_DATA RECORDS_
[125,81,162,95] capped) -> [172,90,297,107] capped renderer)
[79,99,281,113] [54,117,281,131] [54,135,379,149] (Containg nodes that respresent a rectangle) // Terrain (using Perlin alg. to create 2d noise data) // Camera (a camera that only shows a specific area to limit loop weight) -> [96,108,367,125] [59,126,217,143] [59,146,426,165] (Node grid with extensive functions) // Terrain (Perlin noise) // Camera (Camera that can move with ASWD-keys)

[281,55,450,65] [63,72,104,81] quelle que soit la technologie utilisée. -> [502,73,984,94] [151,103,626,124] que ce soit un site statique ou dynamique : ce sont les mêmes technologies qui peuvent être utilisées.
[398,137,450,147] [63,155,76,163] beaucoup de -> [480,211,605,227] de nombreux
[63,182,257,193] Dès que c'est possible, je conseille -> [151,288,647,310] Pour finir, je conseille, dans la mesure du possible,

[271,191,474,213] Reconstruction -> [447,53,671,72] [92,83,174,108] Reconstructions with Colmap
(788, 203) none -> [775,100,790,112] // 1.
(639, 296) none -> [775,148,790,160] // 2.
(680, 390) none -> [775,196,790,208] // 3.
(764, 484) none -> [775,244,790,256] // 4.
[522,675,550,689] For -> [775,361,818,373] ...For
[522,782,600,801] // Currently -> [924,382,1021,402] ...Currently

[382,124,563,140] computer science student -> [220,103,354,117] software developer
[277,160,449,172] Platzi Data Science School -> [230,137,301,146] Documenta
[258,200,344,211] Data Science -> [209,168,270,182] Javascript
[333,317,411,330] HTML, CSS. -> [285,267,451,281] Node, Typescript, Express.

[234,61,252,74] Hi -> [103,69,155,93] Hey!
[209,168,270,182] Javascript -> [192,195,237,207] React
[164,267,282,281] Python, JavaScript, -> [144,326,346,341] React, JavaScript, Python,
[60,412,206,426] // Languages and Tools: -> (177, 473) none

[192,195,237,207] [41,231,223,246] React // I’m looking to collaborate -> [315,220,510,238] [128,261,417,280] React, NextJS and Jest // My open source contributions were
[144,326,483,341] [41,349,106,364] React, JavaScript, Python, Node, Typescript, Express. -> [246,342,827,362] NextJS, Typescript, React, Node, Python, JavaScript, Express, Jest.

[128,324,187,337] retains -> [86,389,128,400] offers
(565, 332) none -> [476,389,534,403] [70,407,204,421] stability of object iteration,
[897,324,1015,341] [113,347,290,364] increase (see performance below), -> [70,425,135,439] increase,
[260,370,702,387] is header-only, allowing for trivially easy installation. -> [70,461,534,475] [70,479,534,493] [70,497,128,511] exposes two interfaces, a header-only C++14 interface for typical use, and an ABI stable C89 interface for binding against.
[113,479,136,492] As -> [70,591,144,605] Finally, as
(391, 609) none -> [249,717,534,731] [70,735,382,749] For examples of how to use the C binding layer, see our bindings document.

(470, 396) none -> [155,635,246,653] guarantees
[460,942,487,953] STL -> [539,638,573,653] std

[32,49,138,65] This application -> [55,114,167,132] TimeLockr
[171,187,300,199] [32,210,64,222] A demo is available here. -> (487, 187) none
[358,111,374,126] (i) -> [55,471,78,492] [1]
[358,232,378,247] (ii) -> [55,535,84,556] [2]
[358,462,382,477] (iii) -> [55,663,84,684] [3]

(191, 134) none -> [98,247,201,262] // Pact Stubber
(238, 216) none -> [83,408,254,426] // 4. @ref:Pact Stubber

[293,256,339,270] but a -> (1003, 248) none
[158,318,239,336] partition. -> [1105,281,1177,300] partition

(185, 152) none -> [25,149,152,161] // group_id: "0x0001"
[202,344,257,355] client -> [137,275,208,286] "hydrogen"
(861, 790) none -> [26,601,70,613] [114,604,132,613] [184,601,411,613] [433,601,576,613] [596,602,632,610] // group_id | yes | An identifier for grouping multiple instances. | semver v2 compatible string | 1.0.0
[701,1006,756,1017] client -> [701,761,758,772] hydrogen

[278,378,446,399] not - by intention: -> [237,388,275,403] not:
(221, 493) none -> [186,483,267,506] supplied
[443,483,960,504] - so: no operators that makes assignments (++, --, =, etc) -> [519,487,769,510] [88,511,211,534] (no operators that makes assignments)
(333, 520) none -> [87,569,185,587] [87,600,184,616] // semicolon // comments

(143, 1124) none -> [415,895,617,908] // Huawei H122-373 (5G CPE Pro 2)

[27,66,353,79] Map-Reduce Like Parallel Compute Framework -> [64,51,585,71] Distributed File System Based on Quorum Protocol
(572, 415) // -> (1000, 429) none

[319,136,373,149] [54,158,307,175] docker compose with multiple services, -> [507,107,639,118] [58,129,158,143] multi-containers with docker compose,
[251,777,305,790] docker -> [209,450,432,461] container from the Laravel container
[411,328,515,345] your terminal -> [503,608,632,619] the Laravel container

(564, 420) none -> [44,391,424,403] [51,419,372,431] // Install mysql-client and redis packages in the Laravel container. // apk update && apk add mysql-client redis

_DESCRIPTION OF THE TASK_
All that is wanted is an exact copy of the lines above from the one with "[358,462,382,477] (iii) ->" through the one with "[202,344,257,355] client ->", with both ends included.

_YOUR SOLUTION_
[358,462,382,477] (iii) -> [55,663,84,684] [3]

(191, 134) none -> [98,247,201,262] // Pact Stubber
(238, 216) none -> [83,408,254,426] // 4. @ref:Pact Stubber

[293,256,339,270] but a -> (1003, 248) none
[158,318,239,336] partition. -> [1105,281,1177,300] partition

(185, 152) none -> [25,149,152,161] // group_id: "0x0001"
[202,344,257,355] client -> [137,275,208,286] "hydrogen"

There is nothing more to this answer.